The Pro-Link Showa shock compliments the forks well in providing a comfy ride while not blowing through its stroke when riding over bumps. Heavier riders may want to consider going up on the spring rate but for most of our test riders, it struck that balance of plushness but not too soft. Like the forks, it lacks compression and rebound clickers so you don’t get the most adjustment out of it, but you don’t really need to make any. We found that you’ll be happy with setting the sag and enjoy the ride from there.
Chassis - Handling
- Heavy on the scale, not when riding
- Comfortable ergonomics
- Low seat height was appreciated by many test riders
In regards to the chassis, the first order of business is the weight. The CRF250F is around 260 pounds and you can feel it if you have to pick it up from a tip over. However, when both wheels are on the ground like they’re supposed to be you would never guess the weight. This bike feels more nimble than others in its class and especially compared to the older 230. It was easy to control on tighter trails with no complaint from our test riders. The narrow feeling from the plastics and fuel tank, combined with the engine’s bottom end pull, does a good job of hiding what the scale will tell you.
While it feels nice and nimble, the physical weight seems to help keep the bike in line when turning or going in a straight line. Never did this motorcycle slide out or wash the front when trail riding, unless we wanted it to. It was very predictable in every situation we rode in and that added another level of comfort for all who rode this bike.
In regards to the ergonomics, the rider triangle was comfortable for sitting or standing for just about all who rode this bike. The seat wasn’t any worse or better than you would find on a typical dirt bike and the shape made it easy for the rider to adjust their body position when sitting down. The brakes were strong both in the front and rear without being too strong for those who may be new to riding off-road. The clutch pull was smooth and consistent, and all our test riders agreed that the setup of the CRF250F was comfortable and easy to ride for long periods of time. The seat height is only 34.8 inches which is a huge plus for our shorter riders or newer riders who feel confident when they can touch the ground easily. While the ground clearance is on the shorter side, the 18 and 21 inch wheels will still get you over any obstacle that may get in the way of your ride.
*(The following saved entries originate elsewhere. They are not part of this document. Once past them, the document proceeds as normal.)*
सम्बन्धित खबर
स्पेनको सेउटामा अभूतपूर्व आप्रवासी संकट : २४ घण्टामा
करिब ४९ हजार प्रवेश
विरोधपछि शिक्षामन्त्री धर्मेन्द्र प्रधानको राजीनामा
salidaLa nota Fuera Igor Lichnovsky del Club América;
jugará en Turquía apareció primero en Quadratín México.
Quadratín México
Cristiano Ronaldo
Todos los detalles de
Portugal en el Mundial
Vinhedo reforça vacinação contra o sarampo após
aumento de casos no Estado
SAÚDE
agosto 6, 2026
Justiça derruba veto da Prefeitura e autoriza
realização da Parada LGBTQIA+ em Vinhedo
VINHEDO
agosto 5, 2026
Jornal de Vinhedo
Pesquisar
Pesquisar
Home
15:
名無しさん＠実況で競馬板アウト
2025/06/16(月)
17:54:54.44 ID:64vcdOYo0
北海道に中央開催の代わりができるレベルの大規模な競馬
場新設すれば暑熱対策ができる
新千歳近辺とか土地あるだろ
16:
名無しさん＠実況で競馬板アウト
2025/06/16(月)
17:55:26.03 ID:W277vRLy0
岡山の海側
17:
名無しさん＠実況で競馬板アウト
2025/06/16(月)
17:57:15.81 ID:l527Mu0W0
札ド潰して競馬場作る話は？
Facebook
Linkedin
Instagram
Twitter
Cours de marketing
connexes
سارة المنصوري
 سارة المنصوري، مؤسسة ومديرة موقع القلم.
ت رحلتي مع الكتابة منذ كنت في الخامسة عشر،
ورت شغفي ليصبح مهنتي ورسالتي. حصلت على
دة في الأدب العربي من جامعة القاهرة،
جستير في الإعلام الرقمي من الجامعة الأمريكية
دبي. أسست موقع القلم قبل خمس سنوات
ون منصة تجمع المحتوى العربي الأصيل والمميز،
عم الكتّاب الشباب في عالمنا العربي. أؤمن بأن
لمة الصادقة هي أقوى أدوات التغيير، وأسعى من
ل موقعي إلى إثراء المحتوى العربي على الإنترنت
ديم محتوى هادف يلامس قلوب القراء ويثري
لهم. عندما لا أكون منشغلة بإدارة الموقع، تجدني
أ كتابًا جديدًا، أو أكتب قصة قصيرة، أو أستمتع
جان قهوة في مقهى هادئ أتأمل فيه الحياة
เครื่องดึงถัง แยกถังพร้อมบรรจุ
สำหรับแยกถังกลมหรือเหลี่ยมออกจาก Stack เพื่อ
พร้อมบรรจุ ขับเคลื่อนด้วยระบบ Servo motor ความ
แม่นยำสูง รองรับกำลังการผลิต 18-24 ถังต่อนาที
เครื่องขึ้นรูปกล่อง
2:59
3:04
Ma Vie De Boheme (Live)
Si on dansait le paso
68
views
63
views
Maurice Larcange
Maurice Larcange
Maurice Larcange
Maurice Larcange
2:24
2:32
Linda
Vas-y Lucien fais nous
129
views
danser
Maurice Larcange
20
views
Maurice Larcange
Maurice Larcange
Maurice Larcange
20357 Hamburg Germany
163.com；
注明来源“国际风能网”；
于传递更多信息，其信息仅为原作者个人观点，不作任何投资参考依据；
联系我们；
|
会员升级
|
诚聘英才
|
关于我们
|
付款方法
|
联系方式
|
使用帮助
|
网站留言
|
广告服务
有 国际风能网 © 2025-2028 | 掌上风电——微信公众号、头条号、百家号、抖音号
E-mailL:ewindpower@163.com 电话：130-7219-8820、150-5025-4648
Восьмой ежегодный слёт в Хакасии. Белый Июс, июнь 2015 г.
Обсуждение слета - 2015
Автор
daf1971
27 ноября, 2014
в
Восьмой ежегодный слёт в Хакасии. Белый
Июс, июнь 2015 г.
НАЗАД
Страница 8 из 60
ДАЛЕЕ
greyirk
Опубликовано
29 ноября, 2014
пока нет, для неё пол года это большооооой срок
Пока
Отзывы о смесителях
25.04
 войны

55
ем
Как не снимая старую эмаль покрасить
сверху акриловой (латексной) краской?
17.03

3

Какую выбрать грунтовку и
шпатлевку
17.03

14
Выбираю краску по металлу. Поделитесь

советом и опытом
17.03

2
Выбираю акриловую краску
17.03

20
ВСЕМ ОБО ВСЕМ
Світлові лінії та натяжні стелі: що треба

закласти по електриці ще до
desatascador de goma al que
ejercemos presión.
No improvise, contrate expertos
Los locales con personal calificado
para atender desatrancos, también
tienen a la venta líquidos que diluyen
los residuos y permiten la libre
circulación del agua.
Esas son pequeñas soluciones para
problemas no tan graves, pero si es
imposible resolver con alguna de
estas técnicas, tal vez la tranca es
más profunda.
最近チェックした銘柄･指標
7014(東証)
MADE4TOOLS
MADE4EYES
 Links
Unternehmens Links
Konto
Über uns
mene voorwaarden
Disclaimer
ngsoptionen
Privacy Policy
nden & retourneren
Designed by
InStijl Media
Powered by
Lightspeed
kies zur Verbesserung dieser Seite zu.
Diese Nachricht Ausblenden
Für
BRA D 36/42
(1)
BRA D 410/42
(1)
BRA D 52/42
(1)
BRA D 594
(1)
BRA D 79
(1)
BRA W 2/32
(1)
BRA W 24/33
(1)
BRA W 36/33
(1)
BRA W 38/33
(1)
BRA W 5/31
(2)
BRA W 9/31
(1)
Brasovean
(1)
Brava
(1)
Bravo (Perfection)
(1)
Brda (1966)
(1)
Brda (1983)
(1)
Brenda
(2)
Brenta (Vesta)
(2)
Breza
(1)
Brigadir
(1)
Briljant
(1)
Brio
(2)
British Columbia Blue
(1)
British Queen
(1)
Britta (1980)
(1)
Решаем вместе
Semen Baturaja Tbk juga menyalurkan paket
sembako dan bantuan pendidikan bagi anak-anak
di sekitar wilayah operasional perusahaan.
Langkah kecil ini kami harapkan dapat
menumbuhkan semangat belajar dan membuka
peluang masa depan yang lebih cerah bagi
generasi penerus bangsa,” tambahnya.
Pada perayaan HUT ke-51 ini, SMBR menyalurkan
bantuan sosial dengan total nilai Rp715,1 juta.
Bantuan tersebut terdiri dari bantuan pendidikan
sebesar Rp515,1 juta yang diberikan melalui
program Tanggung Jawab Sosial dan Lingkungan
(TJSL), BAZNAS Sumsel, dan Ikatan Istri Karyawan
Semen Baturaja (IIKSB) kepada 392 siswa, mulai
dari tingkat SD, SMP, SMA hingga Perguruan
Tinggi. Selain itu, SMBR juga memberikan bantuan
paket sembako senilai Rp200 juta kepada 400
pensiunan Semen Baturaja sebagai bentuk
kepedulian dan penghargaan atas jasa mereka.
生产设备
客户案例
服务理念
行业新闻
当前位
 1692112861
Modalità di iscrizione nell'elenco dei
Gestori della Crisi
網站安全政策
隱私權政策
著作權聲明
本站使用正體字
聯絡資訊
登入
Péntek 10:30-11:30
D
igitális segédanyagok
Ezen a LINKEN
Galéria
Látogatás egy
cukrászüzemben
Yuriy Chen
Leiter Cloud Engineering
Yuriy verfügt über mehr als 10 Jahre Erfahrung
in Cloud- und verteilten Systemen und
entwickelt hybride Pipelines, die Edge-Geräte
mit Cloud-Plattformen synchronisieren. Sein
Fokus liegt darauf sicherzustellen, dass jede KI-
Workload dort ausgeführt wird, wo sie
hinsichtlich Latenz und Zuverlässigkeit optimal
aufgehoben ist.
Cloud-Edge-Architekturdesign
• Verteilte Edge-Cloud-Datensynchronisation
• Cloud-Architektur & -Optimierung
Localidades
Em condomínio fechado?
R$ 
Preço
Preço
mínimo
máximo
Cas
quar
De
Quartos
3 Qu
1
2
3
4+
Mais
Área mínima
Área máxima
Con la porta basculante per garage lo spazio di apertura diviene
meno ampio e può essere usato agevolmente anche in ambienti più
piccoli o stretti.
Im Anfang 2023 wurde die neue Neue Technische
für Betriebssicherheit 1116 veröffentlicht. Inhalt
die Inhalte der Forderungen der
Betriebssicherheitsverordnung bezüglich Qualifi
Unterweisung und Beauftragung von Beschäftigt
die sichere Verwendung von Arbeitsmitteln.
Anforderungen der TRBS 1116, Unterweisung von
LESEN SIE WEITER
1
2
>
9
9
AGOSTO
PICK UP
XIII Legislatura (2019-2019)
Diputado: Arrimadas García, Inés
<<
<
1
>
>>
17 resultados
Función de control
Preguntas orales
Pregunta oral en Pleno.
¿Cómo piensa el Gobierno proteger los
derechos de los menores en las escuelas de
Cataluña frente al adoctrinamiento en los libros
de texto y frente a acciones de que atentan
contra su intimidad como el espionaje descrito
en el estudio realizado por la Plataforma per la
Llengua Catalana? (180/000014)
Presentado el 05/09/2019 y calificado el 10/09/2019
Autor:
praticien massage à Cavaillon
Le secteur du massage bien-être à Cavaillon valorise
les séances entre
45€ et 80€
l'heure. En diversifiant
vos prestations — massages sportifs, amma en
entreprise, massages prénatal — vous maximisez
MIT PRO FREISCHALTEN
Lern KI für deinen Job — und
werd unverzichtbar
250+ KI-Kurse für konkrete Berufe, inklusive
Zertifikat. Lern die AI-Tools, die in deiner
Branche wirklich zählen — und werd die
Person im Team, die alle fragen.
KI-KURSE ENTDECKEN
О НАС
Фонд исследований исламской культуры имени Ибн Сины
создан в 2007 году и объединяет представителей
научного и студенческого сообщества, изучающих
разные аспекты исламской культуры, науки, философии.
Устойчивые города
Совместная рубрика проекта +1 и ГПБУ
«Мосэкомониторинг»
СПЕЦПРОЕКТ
- Great entry bike or play bike
- Wide range of riders can enjoy this bike
This author may feel nostalgic for the 230’s of old, but when riding this bike, that nostalgia is quickly replaced with a sense of joy that this is what has replaced it. Honda has done a great job of ensuring that the CRF250F is still easy to ride while providing just enough power to appeal to a wider range of trail riders. The suspension follows that same theme of working for a wide range of riders and skill levels. The chassis setup and ergonomics is right on point for most riders and it is really hard to find something to complain about regarding those topics. Not to mention, we’ll never have to pull apart and clean a carburetor that’s all gummed up from sitting and there’s no need to kickstart the bike with a button onboard.
Overall, Honda has made a great trail bike that is both a great first bike for new riders, and a great bike for those who just want something easy to ride on, practice on, or plain have fun on. If I had a CRF230F in my garage, I would trade it in for this new CRF250F without blinking an eye.